(PROVIDED INFORMATION)

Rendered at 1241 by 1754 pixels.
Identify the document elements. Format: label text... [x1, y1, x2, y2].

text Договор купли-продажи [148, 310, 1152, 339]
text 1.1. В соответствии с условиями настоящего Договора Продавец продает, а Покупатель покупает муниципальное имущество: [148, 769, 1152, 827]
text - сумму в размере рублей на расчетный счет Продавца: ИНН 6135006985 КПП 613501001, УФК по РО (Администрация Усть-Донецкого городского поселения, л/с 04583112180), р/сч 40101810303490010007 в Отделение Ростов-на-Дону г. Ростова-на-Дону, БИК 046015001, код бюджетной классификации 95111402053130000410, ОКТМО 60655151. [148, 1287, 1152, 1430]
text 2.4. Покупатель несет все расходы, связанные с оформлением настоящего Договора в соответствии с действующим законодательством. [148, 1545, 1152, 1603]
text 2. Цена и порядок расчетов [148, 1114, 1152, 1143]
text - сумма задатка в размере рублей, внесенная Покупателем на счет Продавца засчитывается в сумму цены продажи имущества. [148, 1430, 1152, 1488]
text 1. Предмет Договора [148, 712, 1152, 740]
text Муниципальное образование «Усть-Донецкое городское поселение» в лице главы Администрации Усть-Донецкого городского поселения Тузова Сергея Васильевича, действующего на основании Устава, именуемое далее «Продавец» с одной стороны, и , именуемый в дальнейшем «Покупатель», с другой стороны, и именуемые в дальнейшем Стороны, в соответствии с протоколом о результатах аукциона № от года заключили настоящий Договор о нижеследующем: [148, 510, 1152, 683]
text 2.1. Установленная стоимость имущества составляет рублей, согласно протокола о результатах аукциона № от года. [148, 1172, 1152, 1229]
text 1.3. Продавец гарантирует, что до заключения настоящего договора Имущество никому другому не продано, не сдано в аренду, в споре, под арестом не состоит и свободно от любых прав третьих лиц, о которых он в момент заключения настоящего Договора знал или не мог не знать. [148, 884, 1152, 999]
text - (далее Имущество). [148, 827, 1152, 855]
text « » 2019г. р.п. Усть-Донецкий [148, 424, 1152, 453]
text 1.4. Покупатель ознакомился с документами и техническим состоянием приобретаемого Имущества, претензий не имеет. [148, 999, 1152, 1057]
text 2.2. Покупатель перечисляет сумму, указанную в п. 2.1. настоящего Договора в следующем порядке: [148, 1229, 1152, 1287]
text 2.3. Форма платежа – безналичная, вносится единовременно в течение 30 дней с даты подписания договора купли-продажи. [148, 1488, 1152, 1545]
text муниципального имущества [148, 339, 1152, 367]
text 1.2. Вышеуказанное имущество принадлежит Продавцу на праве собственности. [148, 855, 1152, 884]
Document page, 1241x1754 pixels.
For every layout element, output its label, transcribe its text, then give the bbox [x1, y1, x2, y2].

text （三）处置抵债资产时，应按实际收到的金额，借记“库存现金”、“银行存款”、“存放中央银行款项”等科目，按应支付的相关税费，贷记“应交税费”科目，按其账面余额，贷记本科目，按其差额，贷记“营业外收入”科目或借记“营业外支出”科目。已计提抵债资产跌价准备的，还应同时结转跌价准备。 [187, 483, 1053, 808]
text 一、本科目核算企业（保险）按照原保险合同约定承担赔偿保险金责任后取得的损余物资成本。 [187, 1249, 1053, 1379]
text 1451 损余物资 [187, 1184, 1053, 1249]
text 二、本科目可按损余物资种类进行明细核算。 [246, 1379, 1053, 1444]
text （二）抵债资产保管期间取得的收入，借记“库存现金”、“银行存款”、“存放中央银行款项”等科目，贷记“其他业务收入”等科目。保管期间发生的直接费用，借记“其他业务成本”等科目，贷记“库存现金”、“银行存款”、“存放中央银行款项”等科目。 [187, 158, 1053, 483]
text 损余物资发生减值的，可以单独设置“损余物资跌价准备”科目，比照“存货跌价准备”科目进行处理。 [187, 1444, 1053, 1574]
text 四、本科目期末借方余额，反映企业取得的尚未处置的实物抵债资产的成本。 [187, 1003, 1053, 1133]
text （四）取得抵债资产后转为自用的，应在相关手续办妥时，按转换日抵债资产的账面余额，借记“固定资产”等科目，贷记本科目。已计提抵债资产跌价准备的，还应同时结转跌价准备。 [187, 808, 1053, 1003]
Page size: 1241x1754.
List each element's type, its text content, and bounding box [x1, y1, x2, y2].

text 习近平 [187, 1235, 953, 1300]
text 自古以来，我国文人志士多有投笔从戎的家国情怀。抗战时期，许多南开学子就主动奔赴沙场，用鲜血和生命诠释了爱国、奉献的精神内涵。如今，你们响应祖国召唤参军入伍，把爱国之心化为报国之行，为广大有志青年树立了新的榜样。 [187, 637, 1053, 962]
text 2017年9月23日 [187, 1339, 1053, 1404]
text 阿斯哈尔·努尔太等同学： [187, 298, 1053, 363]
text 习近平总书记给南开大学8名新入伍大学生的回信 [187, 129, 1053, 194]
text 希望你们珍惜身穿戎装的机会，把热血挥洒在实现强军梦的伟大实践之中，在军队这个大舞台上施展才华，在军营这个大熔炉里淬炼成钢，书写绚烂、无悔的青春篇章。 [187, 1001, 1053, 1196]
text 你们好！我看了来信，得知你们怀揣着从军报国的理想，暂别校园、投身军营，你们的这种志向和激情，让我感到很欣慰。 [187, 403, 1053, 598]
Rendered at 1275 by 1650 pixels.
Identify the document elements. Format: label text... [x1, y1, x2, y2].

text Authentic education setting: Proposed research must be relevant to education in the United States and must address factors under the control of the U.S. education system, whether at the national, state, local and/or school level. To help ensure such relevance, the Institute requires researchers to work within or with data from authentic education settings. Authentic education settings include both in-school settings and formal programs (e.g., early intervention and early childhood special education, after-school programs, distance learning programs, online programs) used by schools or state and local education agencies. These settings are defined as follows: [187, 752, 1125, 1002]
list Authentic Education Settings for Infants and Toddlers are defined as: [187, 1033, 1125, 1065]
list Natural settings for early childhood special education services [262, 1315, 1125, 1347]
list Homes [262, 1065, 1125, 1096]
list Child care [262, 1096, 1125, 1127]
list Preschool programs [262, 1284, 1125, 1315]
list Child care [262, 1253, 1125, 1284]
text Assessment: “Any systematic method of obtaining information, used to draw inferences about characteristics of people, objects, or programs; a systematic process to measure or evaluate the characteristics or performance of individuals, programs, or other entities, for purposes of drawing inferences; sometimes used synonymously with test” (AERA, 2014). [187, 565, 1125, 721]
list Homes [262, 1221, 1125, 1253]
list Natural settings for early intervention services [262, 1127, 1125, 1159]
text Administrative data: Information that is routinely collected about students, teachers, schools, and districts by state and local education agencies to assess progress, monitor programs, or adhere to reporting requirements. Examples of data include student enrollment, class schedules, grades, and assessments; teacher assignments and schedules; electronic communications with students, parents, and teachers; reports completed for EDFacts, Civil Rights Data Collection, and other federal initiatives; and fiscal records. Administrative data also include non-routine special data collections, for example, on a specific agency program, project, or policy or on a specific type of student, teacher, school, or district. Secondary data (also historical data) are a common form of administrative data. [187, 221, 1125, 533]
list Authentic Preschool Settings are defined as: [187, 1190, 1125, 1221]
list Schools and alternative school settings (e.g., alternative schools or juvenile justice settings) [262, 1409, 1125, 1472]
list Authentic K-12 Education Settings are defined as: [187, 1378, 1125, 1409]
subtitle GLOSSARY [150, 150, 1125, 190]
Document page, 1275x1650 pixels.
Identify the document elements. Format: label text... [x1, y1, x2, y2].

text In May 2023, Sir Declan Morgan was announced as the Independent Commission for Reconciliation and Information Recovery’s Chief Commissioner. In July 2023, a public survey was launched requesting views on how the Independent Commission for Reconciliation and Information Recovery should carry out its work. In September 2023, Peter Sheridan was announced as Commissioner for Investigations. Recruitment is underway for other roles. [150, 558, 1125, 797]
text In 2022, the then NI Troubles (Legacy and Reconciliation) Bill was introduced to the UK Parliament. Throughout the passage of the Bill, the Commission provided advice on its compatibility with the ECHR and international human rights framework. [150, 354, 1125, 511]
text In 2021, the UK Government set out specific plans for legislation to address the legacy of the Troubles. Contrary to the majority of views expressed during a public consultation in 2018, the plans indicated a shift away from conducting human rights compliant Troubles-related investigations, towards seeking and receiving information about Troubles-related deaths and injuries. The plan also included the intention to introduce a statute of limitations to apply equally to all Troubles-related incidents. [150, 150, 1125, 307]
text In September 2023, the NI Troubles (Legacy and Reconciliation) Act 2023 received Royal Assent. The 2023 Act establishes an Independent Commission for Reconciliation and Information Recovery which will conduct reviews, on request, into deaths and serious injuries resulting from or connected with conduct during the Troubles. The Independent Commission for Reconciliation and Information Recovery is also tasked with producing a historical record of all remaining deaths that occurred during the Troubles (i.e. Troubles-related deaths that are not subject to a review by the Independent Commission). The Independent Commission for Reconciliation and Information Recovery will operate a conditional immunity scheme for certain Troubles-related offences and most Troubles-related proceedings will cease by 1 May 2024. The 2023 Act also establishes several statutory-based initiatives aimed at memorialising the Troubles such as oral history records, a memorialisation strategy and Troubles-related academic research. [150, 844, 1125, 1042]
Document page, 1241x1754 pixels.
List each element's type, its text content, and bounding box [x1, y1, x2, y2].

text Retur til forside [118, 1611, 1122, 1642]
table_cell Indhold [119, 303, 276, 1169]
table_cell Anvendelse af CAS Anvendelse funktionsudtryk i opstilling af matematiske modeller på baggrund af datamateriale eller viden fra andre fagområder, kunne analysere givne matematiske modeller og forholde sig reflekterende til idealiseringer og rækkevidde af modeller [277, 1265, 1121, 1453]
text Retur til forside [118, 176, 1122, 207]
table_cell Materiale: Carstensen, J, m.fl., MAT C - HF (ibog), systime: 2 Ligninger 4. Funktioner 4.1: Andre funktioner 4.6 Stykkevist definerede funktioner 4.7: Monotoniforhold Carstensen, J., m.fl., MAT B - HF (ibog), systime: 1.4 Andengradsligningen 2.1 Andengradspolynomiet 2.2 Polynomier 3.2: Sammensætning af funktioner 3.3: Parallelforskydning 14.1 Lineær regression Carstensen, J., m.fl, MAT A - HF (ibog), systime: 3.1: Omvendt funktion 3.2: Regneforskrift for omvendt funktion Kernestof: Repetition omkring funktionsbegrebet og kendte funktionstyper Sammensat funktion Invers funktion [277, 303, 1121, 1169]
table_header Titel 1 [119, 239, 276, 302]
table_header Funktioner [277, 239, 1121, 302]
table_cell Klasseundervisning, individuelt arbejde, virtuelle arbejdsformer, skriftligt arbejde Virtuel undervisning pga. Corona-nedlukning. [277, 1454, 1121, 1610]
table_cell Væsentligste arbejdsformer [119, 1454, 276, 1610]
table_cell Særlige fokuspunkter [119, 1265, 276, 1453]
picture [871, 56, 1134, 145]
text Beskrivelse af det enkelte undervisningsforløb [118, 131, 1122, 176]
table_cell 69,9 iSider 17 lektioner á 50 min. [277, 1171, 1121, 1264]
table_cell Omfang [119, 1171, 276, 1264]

(End PROVIDED INFORMATION)

- _BRIEF_:
Copy out all lines above holding "已计提抵债资产跌价准备的".

- _TASK OUTPUT_:
text （三）处置抵债资产时，应按实际收到的金额，借记“库存现金”、“银行存款”、“存放中央银行款项”等科目，按应支付的相关税费，贷记“应交税费”科目，按其账面余额，贷记本科目，按其差额，贷记“营业外收入”科目或借记“营业外支出”科目。已计提抵债资产跌价准备的，还应同时结转跌价准备。 [187, 483, 1053, 808]
text （四）取得抵债资产后转为自用的，应在相关手续办妥时，按转换日抵债资产的账面余额，借记“固定资产”等科目，贷记本科目。已计提抵债资产跌价准备的，还应同时结转跌价准备。 [187, 808, 1053, 1003]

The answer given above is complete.